▶ Directions
**a.** In the Gökhan İnler biography below, which club did İnler face in his Swiss Super League debut?
**b.** Extend the Gökhan İnler biography below from its final sentence.

▶ Supplied passage
=======

Gökhan İnler (born 27 June 1984) is a Swiss professional footballer who plays as a central midfielder for  club Adana Demirspor.

İnler began his professional career with FC Basel and later joined FC Aarau and FC Zürich, winning the Swiss Super League in both of his seasons with the latter. After four seasons with Udinese in the Italian Serie A, he joined Napoli in 2011, where he twice won the Coppa Italia.

İnler played under-21 football for both Switzerland and Turkey. He made his debut for the Switzerland senior team in 2006 and has since earned 89 caps, scoring seven goals, making him the nation's fifth-most capped player of all time. He represented the squad at UEFA Euro 2008 and two FIFA World Cups, captaining the Swiss in Brazil in 2014.

Club career

Early career

Born in Olten in the Canton of Solothurn, İnler began his career at FC Basel, later FC Aarau. On 20 March 2005, he made his Swiss Super League debut in a 2–3 home defeat against Grasshoppers. In January 2006, he was signed by FC Zürich and was part of the 2005–06 and 2007–08 Swiss championship-winning teams.

Udinese

2007–08 season
İnler joined Udinese of the Italian Serie A in July 2007 after the Udine-based club met a buy-out clause in his Zürich contract, joining for an undisclosed fee and signing a five-year contract. He scored his first goal for Udinese in a 2–1 win over Torino, netting in the 52nd minute to make the score 2–0 for Udinese. On 30 March 2008, İnler scored his second Serie A goal, opening the scoring in an eventual 3–1 win over Fiorentina. İnler also set-up striker Antonio Di Natale for the winning goal later in the match. In İnler's first season in Italy, he started all domestic games for Udinese, scoring two goals and providing two assists. İnler and Udinese had a very successful season, finishing seventh in Serie A and thus earning a berth in the first round of next season's UEFA Cup.

=======

▶ Data shown
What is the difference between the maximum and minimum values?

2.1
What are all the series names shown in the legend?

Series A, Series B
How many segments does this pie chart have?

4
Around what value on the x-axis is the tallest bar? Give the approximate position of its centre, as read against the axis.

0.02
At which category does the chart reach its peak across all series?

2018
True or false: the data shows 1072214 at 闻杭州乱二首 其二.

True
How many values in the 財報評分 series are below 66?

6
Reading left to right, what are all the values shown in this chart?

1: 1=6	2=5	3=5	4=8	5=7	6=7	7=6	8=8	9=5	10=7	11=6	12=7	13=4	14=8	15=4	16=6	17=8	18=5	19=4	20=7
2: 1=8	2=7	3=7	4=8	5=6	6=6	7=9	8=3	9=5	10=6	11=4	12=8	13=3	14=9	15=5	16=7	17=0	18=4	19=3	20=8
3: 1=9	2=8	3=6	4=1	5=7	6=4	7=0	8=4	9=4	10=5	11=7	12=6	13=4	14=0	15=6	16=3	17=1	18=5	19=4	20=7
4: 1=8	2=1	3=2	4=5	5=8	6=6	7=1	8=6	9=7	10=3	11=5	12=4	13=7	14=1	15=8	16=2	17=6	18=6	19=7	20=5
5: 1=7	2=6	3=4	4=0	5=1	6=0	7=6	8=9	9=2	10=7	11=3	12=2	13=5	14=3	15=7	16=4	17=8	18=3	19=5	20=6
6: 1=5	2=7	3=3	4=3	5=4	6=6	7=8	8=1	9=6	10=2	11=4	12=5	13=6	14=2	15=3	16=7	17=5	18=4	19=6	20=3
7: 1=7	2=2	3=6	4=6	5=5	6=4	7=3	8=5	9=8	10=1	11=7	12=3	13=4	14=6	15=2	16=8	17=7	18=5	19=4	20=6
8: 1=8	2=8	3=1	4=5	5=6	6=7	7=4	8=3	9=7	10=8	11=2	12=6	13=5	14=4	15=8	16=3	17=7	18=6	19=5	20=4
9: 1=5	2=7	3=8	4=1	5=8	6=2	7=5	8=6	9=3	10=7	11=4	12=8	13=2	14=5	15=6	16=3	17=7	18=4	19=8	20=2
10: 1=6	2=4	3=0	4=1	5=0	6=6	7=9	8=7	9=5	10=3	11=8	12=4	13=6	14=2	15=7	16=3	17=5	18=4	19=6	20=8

=======

▶ Responses to the exercise
**a.** Grasshoppers

**b.**
2008–09 season
On the opening day of the 2008–09 Serie A season, İnler scored the third goal of a 3–1 win over Palermo and provided an assist for one of Antonio Di Natale's two goals. On 18 September, İnler then scored in the first leg of a UEFA Cup qualifying round game away against Borussia Dortmund, a game Udinese won 0–2. Despite then losing the home leg 0–2 courtesy of two goals from Tamas Hajnal, Udinese progressed after winning 4–3 in penalties, with İnler converting his kick. İnler featured in all four of Udinese's group stage games as they finished first in their group with nine points. In the Round of 16, İnler started both legs against reigning champions Zenit Saint Petersburg, as Udinese won 2–1 on aggregate against the Russians. In the quarterfinal round against Werder Bremen, Udinese lost the first leg 3–1 away from home, but in the second leg, İnler struck early on for the hosts, netting a dipping shot from over 25 yards out. Diego equalized for the Germans before Fabio Quagliarella netted twice before the break to bring the aggregate score to 4–4. Two second-half goals for Bremen, however, meant that the hosts were knocked out at the quarterfinal stage.

İnler's goal against Palermo proved to be his only league goal of the season, but he provided three more assists, including one helper in a stunning 6–2 victory over Cagliari on the final matchday of the season. The win assured that Udinese once again finished seventh in Serie A, this time five points behind Roma for the last European spot.

2009–10 season
Udinese and İnler found the next season much more difficult. The playmaker did not have a successful season following his breakout campaign in the UEFA Cup from the previous year. He failed to score in 33 Serie A appearances and only provided one assist to Antonio Di Natale in a 2–1 loss to eventual champions Internazionale. Udinese only secured their Serie A safety on the penultimate day of the season after a 2–2 draw at Cagliari, which also saw the hosts confirm their Serie A place for the next season. Four days later, İnler scored for Switzerland in a 1–1 draw against Italy in an international friendly in preparation for the 2010 FIFA World Cup, with former teammate Fabio Quagliarella scoring for the reigning world champions.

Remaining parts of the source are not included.